Meu coração bateu mais forte, e eu não sabia se deveria comentar sobre isso. Eu apenas sorri para ela, morrendo de vontade de beijar seus lábios mas sabendo que não podia. Só de estar sentada ao meu lado eu podia sentir os olhares dos outros alunos sobre nós.

Eu não me importava, mas eu sentia que Jenny não gostava muito disso. Tinha medo, e eu sabia disso.

-Oi Jenny - Ouvi uma voz vindo de trás de mim e olhei assustada encontrando os olhos de Nat

-Oi, anjinho. Tudo bem? - Jenny era tão simpática com essa garota que me fazia querer vomitar.

-Estava com saudades, será que podemos conversar? - Ela olhou para mim como se pedisse para que eu me retirasse

Eu ignorei, não iria sair do meu banco pra ela sentar com a minha Jenny... Minha Jenny... Ainda não estava acreditando.

-Tenho alguns minutos antes da próxima aula, quer me acompanhar até a sala? - Jenny ofereceu vendo que eu não iria me retirar

Nat acenou positivamente com a cabeça e então as duas sairam do pátio entrando no prédio.

Eu tinha quase certeza que aquela garota gostava da Jenny, sempre querendo estar perto dela, e ser prestativa para ela, como se quisesse ser enxergada. Não acreditava que Jenny não percebia isso. Pra sorte dela (ou pra minha) eu era mais direta, pois se estivesse tentando mandar essas indiretinhas como estava Nat, não teríamos dado nem o primeiro beijo...

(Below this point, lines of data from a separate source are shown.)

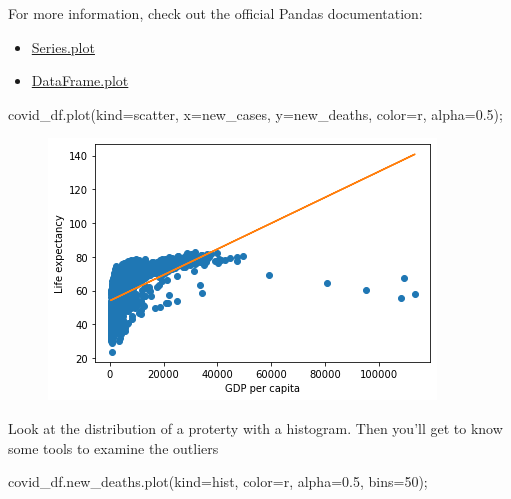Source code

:\documentclass[
  letterpaper,
  DIV=11,
  numbers=noendperiod]{scrreprt}
\newenvironment{Shaded}{\begin{snugshade}}{\end{snugshade}}
\newcommand{\DecValTok}[1]{\textcolor[rgb]{0.68,0.00,0.00}{#1}}
\newcommand{\FloatTok}[1]{\textcolor[rgb]{0.68,0.00,0.00}{#1}}
\newcommand{\NormalTok}[1]{\textcolor[rgb]{0.00,0.23,0.31}{#1}}
\newcommand{\OperatorTok}[1]{\textcolor[rgb]{0.37,0.37,0.37}{#1}}
\newcommand{\StringTok}[1]{\textcolor[rgb]{0.13,0.47,0.30}{#1}}
\providecommand{\tightlist}{%
  \setlength{\itemsep}{0pt}\setlength{\parskip}{0pt}}\usepackage{longtable,booktabs,array}
\begin{document}
For more information, check out the official Pandas documentation:

\begin{itemize}
\tightlist
\item
  \href{https://pandas.pydata.org/docs/reference/api/pandas.Series.plot.html}{Series.plot}
\item
  \href{https://pandas.pydata.org/docs/reference/api/pandas.DataFrame.plot.html}{DataFrame.plot}
\end{itemize}

\begin{Shaded}
\begin{Highlighting}[]
\NormalTok{covid\_df.plot(kind}\OperatorTok{=}\StringTok{\textquotesingle{}scatter\textquotesingle{}}\NormalTok{, x}\OperatorTok{=}\StringTok{\textquotesingle{}new\_cases\textquotesingle{}}\NormalTok{, y}\OperatorTok{=}\StringTok{\textquotesingle{}new\_deaths\textquotesingle{}}\NormalTok{, color}\OperatorTok{=}\StringTok{\textquotesingle{}r\textquotesingle{}}\NormalTok{, alpha}\OperatorTok{=}\FloatTok{0.5}\NormalTok{)}\OperatorTok{;}
\end{Highlighting}
\end{Shaded}

\begin{figure}[H]

{\centering \includegraphics{Data visualization_files/figure-pdf/cell-10-output-1.png}

}

\end{figure}

Look at the distribution of a proterty with a histogram. Then you'll get
to know some tools to examine the outliers

\begin{Shaded}
\begin{Highlighting}[]
\NormalTok{covid\_df.new\_deaths.plot(kind}\OperatorTok{=}\StringTok{\textquotesingle{}hist\textquotesingle{}}\NormalTok{, color}\OperatorTok{=}\StringTok{\textquotesingle{}r\textquotesingle{}}\NormalTok{, alpha}\OperatorTok{=}\FloatTok{0.5}\NormalTok{, bins}\OperatorTok{=}\DecValTok{50}\NormalTok{)}\OperatorTok{;}
\end{Highlighting}
\end{Shaded}
\end{document}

Quando o sinal tocou, tivemos que ir para a sala para a última aula. Seria de história, no caminho apenas vi Jenny encostada na parede com as bochechas coradas, o que me fez parar para saber o que havia acontecido.

-O que foi? - Encostei na parede ao lado dela

-Eu acabei de ser chamada de gostosa - Ela ria mais do que tudo o que me deixou confusa

-Quer explicar?

-Eu tô acostumada com os olhares indiscretos de alguns alunos, mas eu não estava esperando por essa - Confessou cruzando os braços enquanto tentava parar de rir - Ela falou "Olha só a professorinha gostosa" - Então Jenny voltou a dar risada - Ela tinha sotaque, então era goXXXtosa - Jenny tentou imitar tanto a voz como o sotaque da garota

-Bom... Eu não posso discordar... - Olhei para ela de cima a baixo de um jeito que sabia que ela ficaria tentada - Ela tem um ótimo gosto

-Você acha?

-Uhum...

-Jully! - O professor de história me gritou da porta da sala

-Tenho que ir, Professorinha goxxxtosa - Imitei o sotaque e pisquei discretamente para ela enquanto caminhava para a sala.